Mon avis : Comme tout le monde, je m’intéresse à ce qu’il se passe actuellement dans la société américaine. Ce livre est une autre façon de le découvrir.

Campbell et Lena, n’ont rien en commun. Et je ne parle pas de la couleur de peau. Mais une bataille générale après un match au lycée, va bouleverser leur vie et leurs croyances.

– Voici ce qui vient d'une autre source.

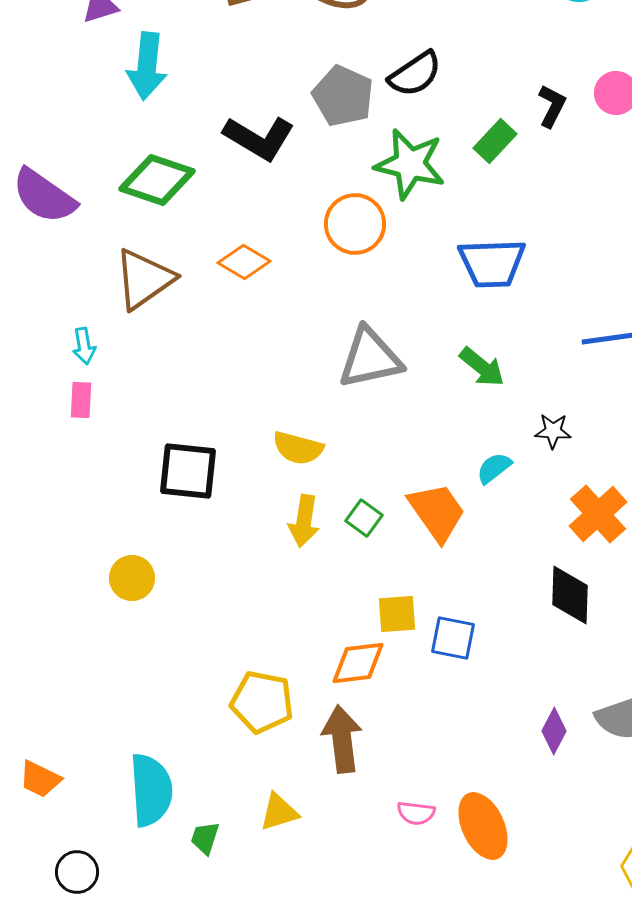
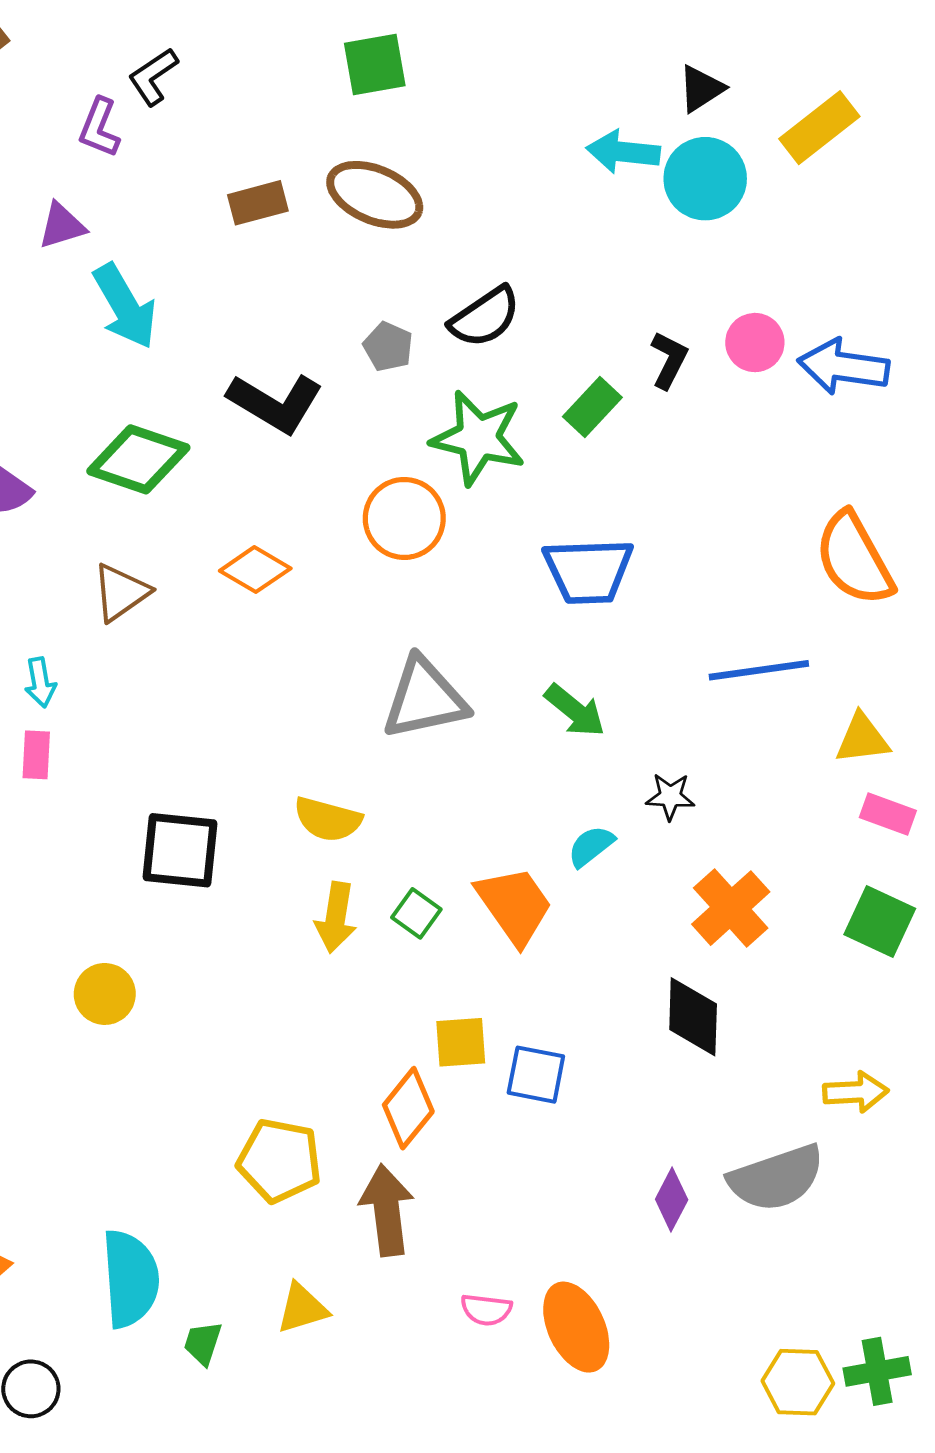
cyan arrow: (147, 66) -> (125, 306), turned -36
gray pentagon: (343, 96) -> (388, 347), size x0.6
brown triangle: (144, 279) -> (121, 592), size x0.7
orange diamond: (358, 663) -> (408, 1108), turned -44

On ressort de ce livre un peu perplexe. Non, plutôt interrogatif. La question de savoir ce que j’aurais fait dans pareille situation ne me quitte pas. D’accord, je ne vis pas dans le même pays, mais quelque soit le pays, les préjugés ont la vie dure. Ce qui nous sont inculqué, si pas par la famille, par la société, son entourage, les programmes TV, les séries, les médias… Est-ce que j’aurais fait confiance à une personne dont ont me dit qu’elle est une voleuse, un dealer… dans cette situation où ma vie en dépend… Je ne sais pas. On a toujours envie de se dire qu’on est exemplaire et qu’on est au dessus de toute cette mesquinerie, mais qui en est réellement sûr…
C’est ce qu’on fait Lena et Campbell. Elles ont collaboré, même si parfois le doute venait s’immiscer entre elles, même si la peur venait leur titiller l’estomac… De toute façon elles n’avaient pas le choix.
Les autrices ont décidé de montrer l’émeute et son émergence à travers les yeux de deux ados.  On ne voit que ce qui les affecte, et c’est déjà beaucoup. Leur difficulté à avancer, à comprendre ce qu’il se passe autour d’elles… Chacune va réussir à comprendre le point de vue de l’autre, et donc de l’autre communauté. Comprendre n’est pas accepter, mais c’est le début d’une ouverture d’esprit.
Le roman ne dure qu’une nuit, on ne sait pas trop ce qu’il s’est passé avant, et on ne sait pas ce qu’il se passera après. Mais on espère que cette association forcée, débouchera sur quelque chose qui ramènera l’espoir dans tout un pays…

Après les derniers événements qui se sont déroulés aux USA, je pense que e livre est à mettre entre toutes les mains.

Je remercie Milan pour cette lecture.